To capture both stdout and stderr:
Result=$(git ... 2>&1)
To capture only stderr while discarding stdout:
Result=$(git ... 2>&1 > /dev/null)
To capture only stderr while leaving stdout alone:
{ Result=$(git ... 2>&1 >&3 3>&-); } 3>&1
read
is the command to read words from one logical line (physical lines possibly continued using trailing backslashes).
To read one line into a variable, you use IFS= read -r line
.
So here, to read the first line of the standard error of git
, you could do:
IFS= read -r Result < <(git ... 2>&1 > /dev/null)
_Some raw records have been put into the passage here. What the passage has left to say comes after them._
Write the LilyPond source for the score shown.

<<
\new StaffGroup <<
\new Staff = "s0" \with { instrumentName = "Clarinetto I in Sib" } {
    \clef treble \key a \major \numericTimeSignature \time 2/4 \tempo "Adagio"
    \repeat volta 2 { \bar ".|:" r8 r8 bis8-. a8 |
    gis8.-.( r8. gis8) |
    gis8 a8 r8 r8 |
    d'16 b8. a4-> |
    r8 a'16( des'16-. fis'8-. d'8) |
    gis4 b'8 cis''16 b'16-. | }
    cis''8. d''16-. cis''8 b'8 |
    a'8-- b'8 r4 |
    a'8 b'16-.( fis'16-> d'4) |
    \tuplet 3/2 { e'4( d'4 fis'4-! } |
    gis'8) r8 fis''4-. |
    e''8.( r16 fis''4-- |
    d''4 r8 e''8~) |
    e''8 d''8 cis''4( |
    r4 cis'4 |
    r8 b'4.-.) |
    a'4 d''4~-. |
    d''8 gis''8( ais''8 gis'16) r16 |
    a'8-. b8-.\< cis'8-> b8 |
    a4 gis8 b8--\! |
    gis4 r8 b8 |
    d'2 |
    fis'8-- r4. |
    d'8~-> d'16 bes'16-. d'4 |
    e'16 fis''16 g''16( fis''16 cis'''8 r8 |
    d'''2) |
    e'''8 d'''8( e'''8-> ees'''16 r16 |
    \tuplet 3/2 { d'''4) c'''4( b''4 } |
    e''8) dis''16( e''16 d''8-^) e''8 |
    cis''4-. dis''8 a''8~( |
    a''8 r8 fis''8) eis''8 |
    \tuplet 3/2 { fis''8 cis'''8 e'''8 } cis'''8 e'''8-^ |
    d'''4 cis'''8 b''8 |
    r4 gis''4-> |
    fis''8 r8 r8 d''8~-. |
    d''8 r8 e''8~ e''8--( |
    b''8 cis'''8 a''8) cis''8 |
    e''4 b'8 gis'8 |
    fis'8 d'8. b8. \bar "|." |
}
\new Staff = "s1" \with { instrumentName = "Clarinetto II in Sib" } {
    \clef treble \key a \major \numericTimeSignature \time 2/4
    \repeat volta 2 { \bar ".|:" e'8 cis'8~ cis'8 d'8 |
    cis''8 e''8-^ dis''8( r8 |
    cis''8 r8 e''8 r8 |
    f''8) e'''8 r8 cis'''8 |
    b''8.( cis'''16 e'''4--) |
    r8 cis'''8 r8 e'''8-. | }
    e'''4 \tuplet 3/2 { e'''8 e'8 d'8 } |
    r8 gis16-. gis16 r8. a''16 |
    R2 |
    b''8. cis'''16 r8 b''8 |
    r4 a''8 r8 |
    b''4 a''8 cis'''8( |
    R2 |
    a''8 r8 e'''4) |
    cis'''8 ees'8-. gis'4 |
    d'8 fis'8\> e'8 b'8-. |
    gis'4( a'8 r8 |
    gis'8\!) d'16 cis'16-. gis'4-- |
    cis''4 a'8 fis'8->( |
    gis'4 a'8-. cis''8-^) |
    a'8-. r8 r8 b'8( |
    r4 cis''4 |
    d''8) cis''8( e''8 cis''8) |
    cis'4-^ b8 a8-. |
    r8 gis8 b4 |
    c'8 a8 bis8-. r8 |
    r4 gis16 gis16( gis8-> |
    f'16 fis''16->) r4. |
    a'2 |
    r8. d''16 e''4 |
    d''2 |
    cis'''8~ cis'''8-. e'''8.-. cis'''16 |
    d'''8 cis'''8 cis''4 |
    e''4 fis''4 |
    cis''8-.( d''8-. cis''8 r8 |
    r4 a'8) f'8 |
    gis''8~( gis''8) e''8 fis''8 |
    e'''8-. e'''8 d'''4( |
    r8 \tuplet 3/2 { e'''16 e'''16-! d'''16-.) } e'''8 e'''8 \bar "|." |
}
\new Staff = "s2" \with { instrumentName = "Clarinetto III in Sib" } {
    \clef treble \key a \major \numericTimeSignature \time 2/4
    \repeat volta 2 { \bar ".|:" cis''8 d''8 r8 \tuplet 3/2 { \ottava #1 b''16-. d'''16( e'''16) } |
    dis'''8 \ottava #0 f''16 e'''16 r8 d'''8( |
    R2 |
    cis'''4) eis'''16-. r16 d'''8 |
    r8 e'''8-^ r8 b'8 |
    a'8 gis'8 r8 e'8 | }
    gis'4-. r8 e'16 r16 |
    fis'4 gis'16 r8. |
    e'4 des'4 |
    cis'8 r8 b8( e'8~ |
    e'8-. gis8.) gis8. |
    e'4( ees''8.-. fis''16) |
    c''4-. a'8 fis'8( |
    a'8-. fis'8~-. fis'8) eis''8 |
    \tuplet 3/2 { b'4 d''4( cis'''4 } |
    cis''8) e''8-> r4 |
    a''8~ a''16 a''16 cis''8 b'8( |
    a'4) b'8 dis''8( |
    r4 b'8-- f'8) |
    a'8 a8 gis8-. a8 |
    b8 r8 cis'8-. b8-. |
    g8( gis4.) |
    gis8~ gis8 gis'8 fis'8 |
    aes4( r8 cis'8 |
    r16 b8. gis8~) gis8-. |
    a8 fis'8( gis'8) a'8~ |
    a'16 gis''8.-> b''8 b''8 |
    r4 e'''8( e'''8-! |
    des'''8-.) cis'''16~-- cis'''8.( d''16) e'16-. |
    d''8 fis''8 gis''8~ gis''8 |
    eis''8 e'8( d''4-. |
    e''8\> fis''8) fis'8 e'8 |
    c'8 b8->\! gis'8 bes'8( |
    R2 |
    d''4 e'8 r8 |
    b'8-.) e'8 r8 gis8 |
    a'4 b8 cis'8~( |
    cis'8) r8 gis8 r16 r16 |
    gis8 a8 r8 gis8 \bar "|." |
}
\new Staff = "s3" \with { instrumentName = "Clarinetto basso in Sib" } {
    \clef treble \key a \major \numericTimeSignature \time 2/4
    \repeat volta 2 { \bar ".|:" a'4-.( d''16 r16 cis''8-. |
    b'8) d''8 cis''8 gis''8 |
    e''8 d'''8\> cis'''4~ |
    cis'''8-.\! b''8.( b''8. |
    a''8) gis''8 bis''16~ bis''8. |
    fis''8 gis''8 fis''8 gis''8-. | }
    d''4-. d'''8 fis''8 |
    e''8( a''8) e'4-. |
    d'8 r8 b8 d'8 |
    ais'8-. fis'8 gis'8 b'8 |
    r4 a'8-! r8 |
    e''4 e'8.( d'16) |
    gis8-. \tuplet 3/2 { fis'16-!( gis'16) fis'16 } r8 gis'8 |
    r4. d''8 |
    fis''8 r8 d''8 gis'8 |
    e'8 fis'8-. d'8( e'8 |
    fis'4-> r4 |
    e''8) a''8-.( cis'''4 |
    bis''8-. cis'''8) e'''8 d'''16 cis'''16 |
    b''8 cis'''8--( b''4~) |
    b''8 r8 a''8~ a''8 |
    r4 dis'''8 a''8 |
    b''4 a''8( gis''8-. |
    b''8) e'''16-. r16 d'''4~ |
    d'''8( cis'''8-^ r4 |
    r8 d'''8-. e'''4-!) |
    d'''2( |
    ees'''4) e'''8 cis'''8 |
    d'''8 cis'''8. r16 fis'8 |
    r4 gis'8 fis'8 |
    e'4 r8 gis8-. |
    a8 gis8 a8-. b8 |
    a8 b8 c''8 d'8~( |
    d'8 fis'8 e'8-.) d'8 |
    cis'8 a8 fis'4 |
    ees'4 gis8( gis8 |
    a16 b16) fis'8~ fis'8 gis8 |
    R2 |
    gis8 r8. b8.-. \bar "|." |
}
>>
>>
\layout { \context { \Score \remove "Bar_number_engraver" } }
But that has several drawbacks:
- you lose the exit status of
git
. That command will succeed if read
succeed, that is if it manages to read one full line
- as
read
will stop reading and exit after the first line, git
's stderr will become a broken pipe so could end up being killed if it prints more errors.
To get only the first line while still not breaking git
's stderr pipe and preserving its exit status, you could do:
Result=$(
set -o pipefail
git ... 2>&1 > /dev/null | sed '1!d'
)
Note that the syntax to print the contents of a variable is printf '%s\n' "$var
, not echo $var
. See also typeset -p var
in Korn-like shells to print its definition.